From the outside looking in, it would appear to most people that many experiential programs featuring activities such as icebreakers, energisers, trust exercises and teambuilding events are designed for extroverts (and not introverts.)
And while I hope that this is not true, when you view these sorts of experiences through the lens of an introvert, or someone who is more naturally shy or reserved, it must seem this way at times. There is often a lot of energy, interaction and chatter – and for many people, this can be quite confronting when these experiences are foisted up on them, no matter how well-intentioned they may be.
Inspired by a question from my good friend Chad Littlefield (if you don’t know Chad, you MUST check out his YouTube channel,) it got me thinking about activities suitable for people who may describe themselves as more introverted, shy or reserved.
These people account for a large portion of the groups you (and I) encounter daily. But, I have never really thought about designing a program that was 100% dedicated to meeting just their needs.

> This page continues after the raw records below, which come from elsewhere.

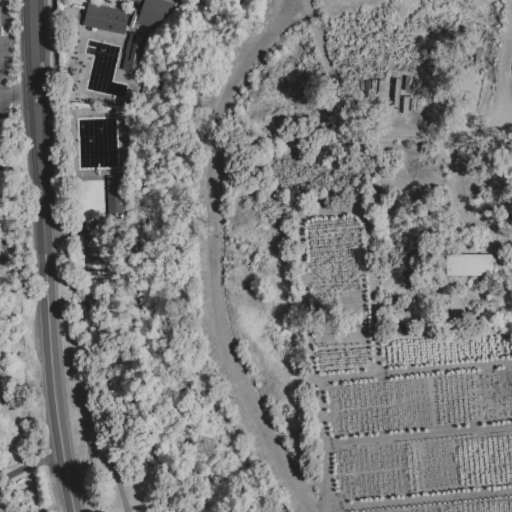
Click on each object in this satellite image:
road: (188, 3)
building: (152, 12)
building: (148, 16)
building: (103, 18)
building: (104, 18)
building: (132, 52)
road: (19, 100)
road: (508, 101)
road: (358, 118)
road: (39, 138)
parking lot: (3, 141)
road: (58, 142)
building: (113, 194)
road: (213, 253)
building: (467, 264)
building: (469, 267)
building: (504, 337)
crop: (321, 366)
road: (117, 374)
road: (55, 394)
road: (94, 398)
road: (31, 464)
road: (67, 508)
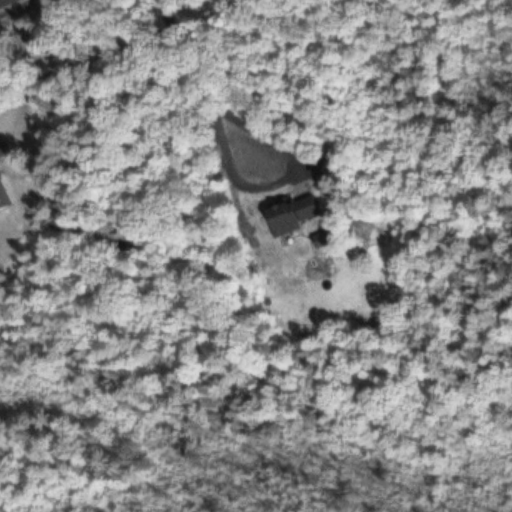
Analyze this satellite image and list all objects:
road: (209, 102)
building: (6, 193)
building: (5, 195)
building: (301, 210)
building: (298, 211)
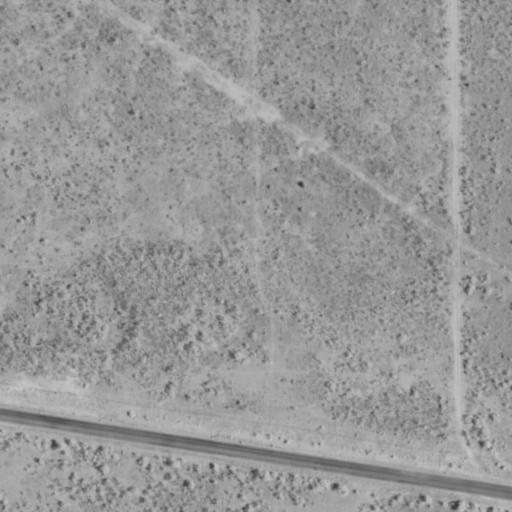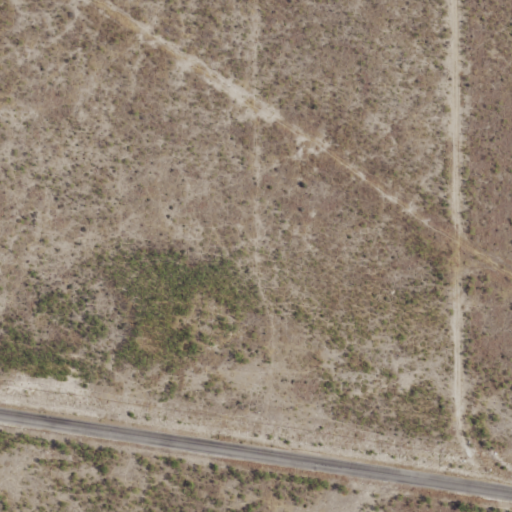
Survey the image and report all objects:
road: (445, 240)
road: (255, 441)
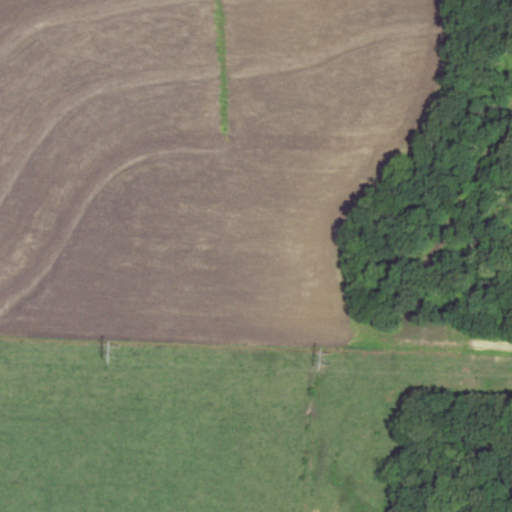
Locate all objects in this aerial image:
crop: (209, 161)
power tower: (123, 352)
power tower: (334, 360)
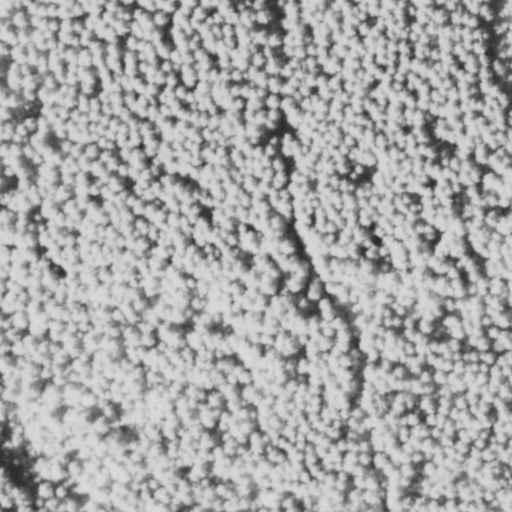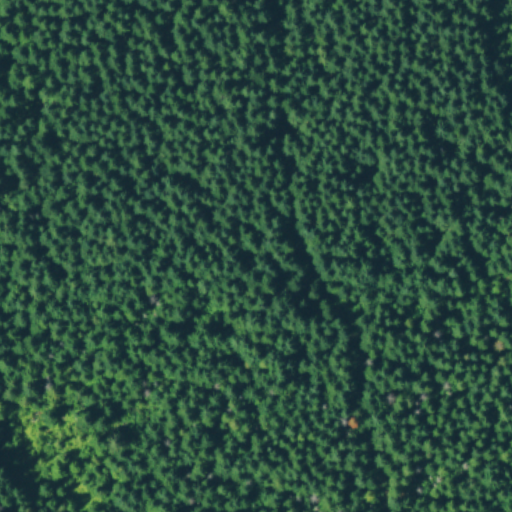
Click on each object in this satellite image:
road: (292, 175)
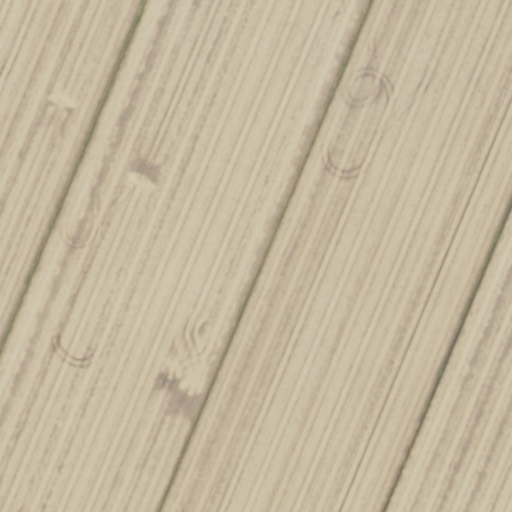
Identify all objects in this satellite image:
crop: (255, 255)
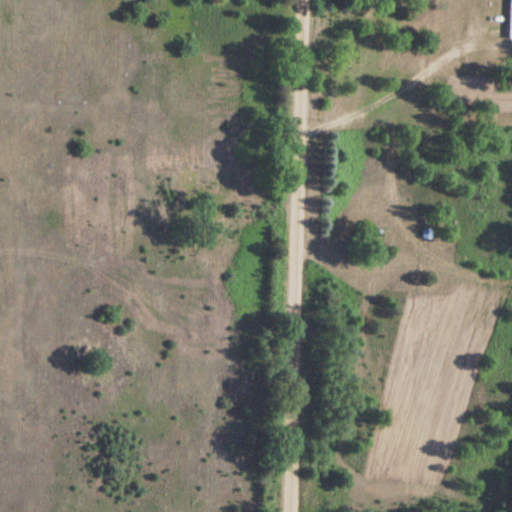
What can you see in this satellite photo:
building: (507, 19)
road: (285, 256)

In this post, I want to share a few of my favourite activity ideas that appear to work with “introverts,” but first, a few useful programming strategies that can help everyone – no matter where they source their energy – feel comfortable.
Tips for Working with Introverts
To be honest, these tips are just good practice and do not have to be characterised as meeting the needs of a certain type of person. There are benefits to all when you embrace the following recommendations in any program:
Allow Processing Time
You can expect on most occasions that the earliest contributions to a conversation will come from your more confident, extroverted participants. In an effort to allow space for everyone’s contribution, ask your group to think first for, say, 10 seconds before responding. And perhaps, implement a structured reflection technique such as Fill the Gap or Whip Around to give equal air time for all. Some people – not just introverts – need more time to think of a response. To this end, it is important that you allow time for this process to occur.

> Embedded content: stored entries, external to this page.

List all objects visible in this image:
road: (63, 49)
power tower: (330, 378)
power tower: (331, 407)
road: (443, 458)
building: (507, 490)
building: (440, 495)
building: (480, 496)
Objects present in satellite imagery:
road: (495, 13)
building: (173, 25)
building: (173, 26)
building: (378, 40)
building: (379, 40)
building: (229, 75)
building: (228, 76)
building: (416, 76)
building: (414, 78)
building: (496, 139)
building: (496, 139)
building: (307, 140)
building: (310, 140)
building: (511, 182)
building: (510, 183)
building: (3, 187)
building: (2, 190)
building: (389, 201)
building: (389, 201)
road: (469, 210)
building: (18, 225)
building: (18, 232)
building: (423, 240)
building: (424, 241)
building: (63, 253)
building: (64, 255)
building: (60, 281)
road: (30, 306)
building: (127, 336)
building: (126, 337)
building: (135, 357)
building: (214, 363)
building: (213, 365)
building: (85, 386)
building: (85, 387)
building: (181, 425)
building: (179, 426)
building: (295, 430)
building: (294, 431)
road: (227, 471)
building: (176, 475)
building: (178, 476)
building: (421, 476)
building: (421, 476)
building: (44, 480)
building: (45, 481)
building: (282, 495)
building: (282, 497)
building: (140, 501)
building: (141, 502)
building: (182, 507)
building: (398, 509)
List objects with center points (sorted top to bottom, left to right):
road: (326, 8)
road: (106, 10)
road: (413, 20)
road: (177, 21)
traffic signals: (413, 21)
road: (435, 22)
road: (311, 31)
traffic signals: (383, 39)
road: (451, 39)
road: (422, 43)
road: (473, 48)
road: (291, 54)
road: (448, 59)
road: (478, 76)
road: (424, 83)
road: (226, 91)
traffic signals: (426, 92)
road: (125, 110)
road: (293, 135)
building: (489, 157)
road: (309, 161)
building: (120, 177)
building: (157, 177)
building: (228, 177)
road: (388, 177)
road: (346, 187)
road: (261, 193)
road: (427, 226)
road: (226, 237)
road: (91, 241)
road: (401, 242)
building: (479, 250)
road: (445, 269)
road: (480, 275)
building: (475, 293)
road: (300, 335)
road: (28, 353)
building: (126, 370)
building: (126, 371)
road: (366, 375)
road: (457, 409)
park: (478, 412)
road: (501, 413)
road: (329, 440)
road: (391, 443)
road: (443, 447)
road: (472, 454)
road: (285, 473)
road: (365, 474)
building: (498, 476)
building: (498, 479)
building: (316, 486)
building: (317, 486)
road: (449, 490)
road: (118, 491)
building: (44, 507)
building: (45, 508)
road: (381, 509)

As I have always said, it’s really hard to be left out of a pair. Pairs work. When you invite your group to find a partner to share their response – much like our Paired Shares strategy – you create a space for everyone to feel more comfortable thinking and sharing aloud. Often, if the more reserved person gets a positive reaction to what they shared, they are more likely to share with the large group because their ideas have already been tested.
If sharing is important, be sure to honour people’s choice about if and how much they choose to share. This is more than just saying something like “… and if you can’t think of something to share, just say Pass...” – your whole group must feel that it’s okay to pass, otherwise people will shut down or makeup excuses for not sharing at all.
5 Icebreakers That Work for Introverts
Every person is different, and this, of course, applies to those whom we may describe as shy, reserved or introverted, too. And external appearances can be deceiving, so you are always best to plan for the presence of these behaviours rather than rely on what you can see and hear.
Point in case, despite my very extroverted appearance, I am, in fact, an introvert at heart.
As a long-time facilitator of groups, I have learned how to “be” extroverted as a tool to achieve success in my professional life. But deep down, the older I get, I am very comfortable in my own company; thank you very much 🙂
Bonus points if you notice how each activity suggestion below embraces the tips I share above.
A classic icebreaker, no matter what type of group or people I am working with. Not everyone is as fascinated by names as I am, but I have never introduced this exercise to a group that did not walk away with greater awareness of and connection to others – two useful ingredients for building any relationship.
Okay, I pull this gem out a lot in my programs, but it’s because it works. And it works in the context of shy and reserved people because (a) it’s a partner exercise, which means no one is watching you, (b) it always, always, always triggers laughter, no matter how introverted one may be, and (c) it generates warmth and energy, and these are two critical ingredients every program that wishes to engage everyone in the group absolutely needs to be successful.
All you need is a bunch of index cards, markers, a random partner, or a best friend; it doesn’t matter. The beauty of this exercise is that it honours choice – a person will only ever write something down that they are comfortable sharing, and there is always something non-threatening every person can find to share. To this end, your demo will prove critical in helping people understand the limitless boundaries permitted to make this activity work.
This one does, admittedly, trigger a great deal more energy in the room than my other suggestions, but it still benefits from the fact that no one else is looking at you. Once set up, all action is focused on just the two people in the partnership. And you can’t get it wrong. Even though you may invite your group to “keep score,” the results are truly random and primarily focused on having fun.
I think the generic version of this ice-breaking experience may be too overwhelming for some people because it involves a lot of simultaneous movement, interaction and sharing. My suggestion – form pairs or small groups and ask a series of questions to the whole group and then allow time for each group to share their responses before asking the next question. Start with simple yet interesting questions first, and then build up to those which are more self-reflective. If you happen to have a deck of We Connect Cards, use a sequence of green, blue and then purple question cards.
Last Minute Tip
Oh, and don’t wait for everyone to share before moving on to the next question (regardless of the sharing exercise you may choose to present.)
Not only will you kill the energy in the room, but you will leave open the possibility that some introverts or very reserved people are hoping you’ll move on without them having to share anything, ie run out of time. This strategy provides space for psychological safety to thrive.